**Task to complete**
Please output exactly the lines from the one containing "font-size: 16px ->" through the end of the records below, leaving out any pictures.

Web page revision data:
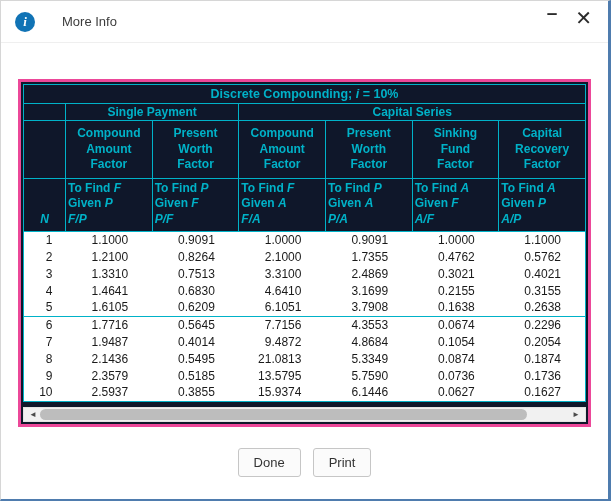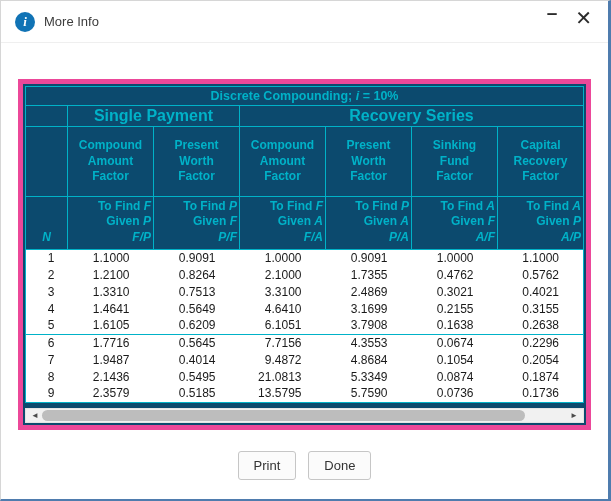"More Info" .dialog-title { margin-left: 9px -> 27px }
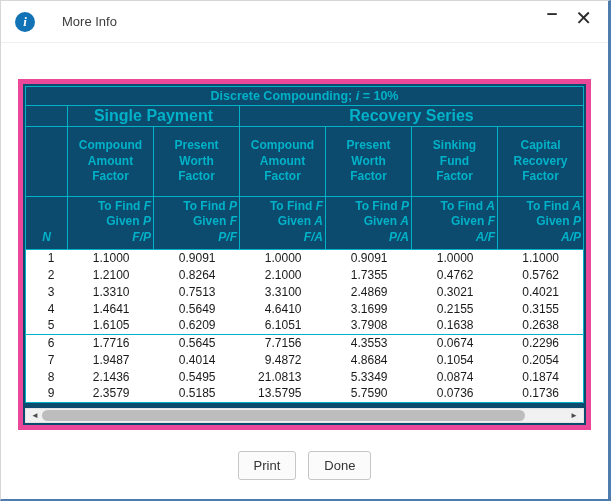"Discrete Compounding; i = 10%" .table-outer { background: #0c4a6e -> #0f172a; border: 5px solid #ec4899 -> 3px solid #ec4899 }
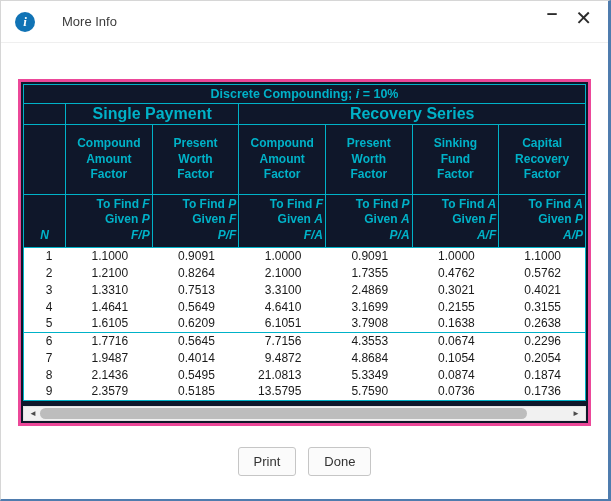"Single Payment" .group-row th { font-size: 16px -> 12px }
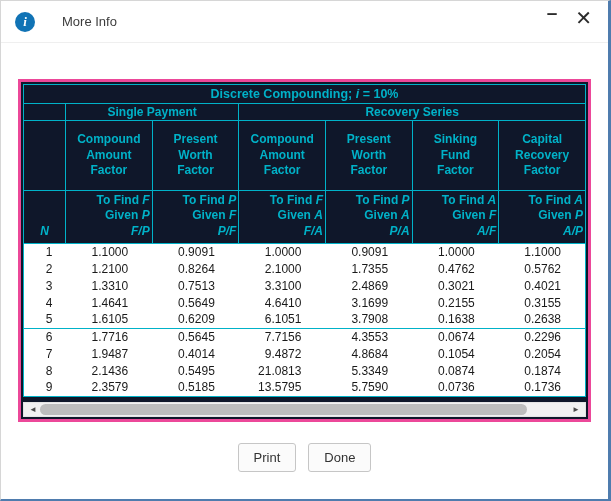"Recovery Series" th { text: Recovery -> Capital }
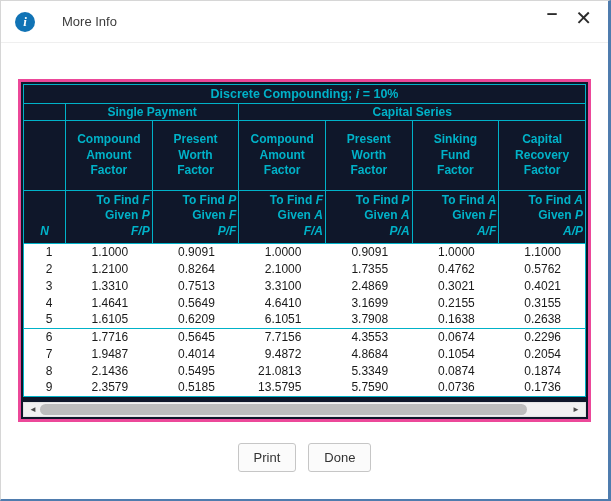"Compound" .factor-row th { padding: 11px 2px -> 5px 2px }
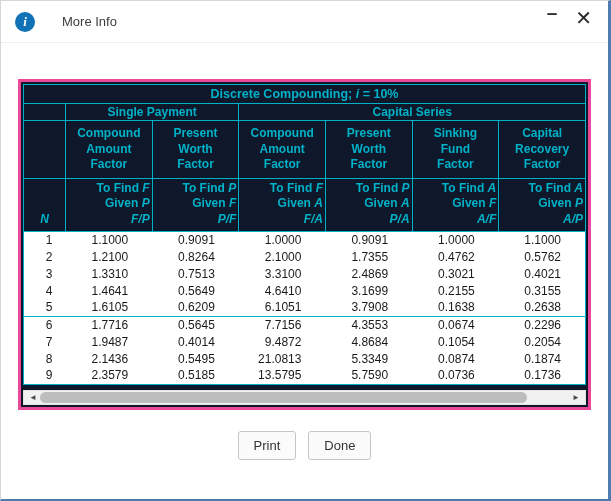"To Find F" .sub-row .line { text-align: right -> left }
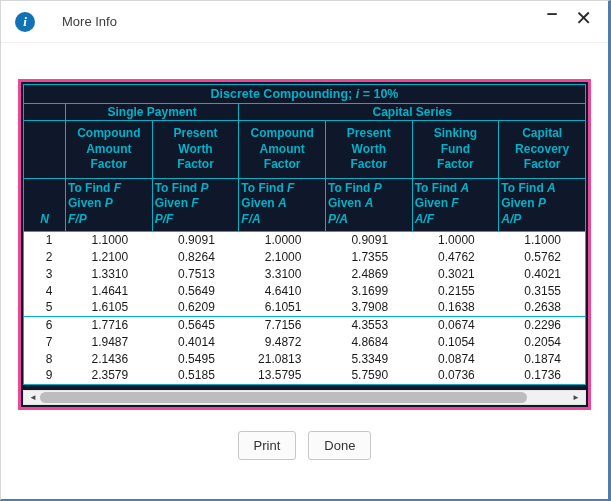"0.5649" td { text: 0.5649 -> 0.6830 }
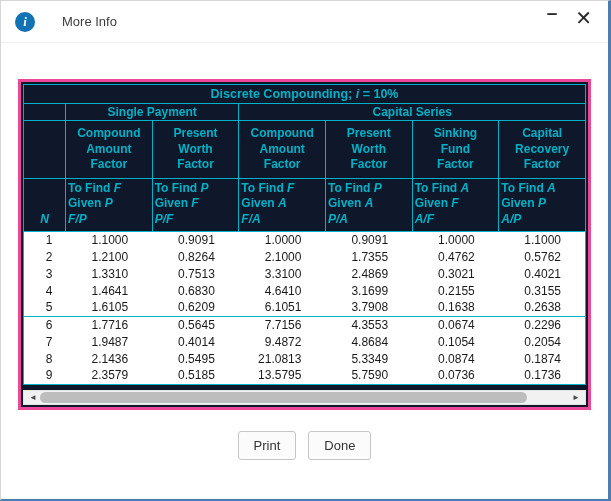"10" tr { html: none -> <tr> <td>10</td> <td>2.5937</td> <td>0.3855</td> <td>15.9374</td> <td>6.1446</td> <td>0.0627</td> <td>0.1627</td> </tr> }
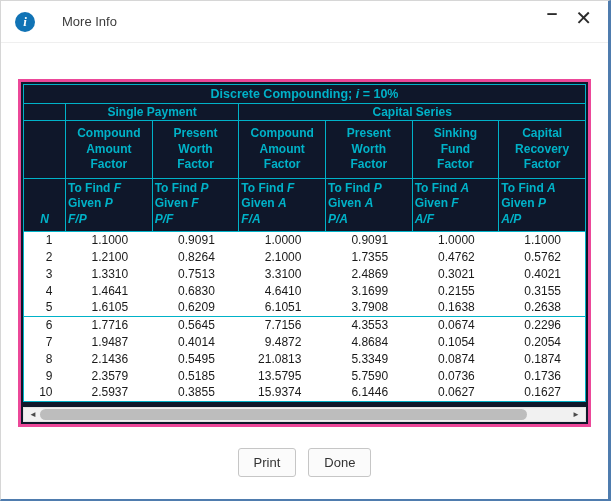"Print" button.action-btn { order: before "Done" -> after "Done" }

**Response to this exercise**
"Single Payment" .group-row th { font-size: 16px -> 12px }
"Recovery Series" th { text: Recovery -> Capital }
"Compound" .factor-row th { padding: 11px 2px -> 5px 2px }
"To Find F" .sub-row .line { text-align: right -> left }
"0.5649" td { text: 0.5649 -> 0.6830 }
"10" tr { html: none -> <tr> <td>10</td> <td>2.5937</td> <td>0.3855</td> <td>15.9374</td> <td>6.1446</td> <td>0.0627</td> <td>0.1627</td> </tr> }
"Print" button.action-btn { order: before "Done" -> after "Done" }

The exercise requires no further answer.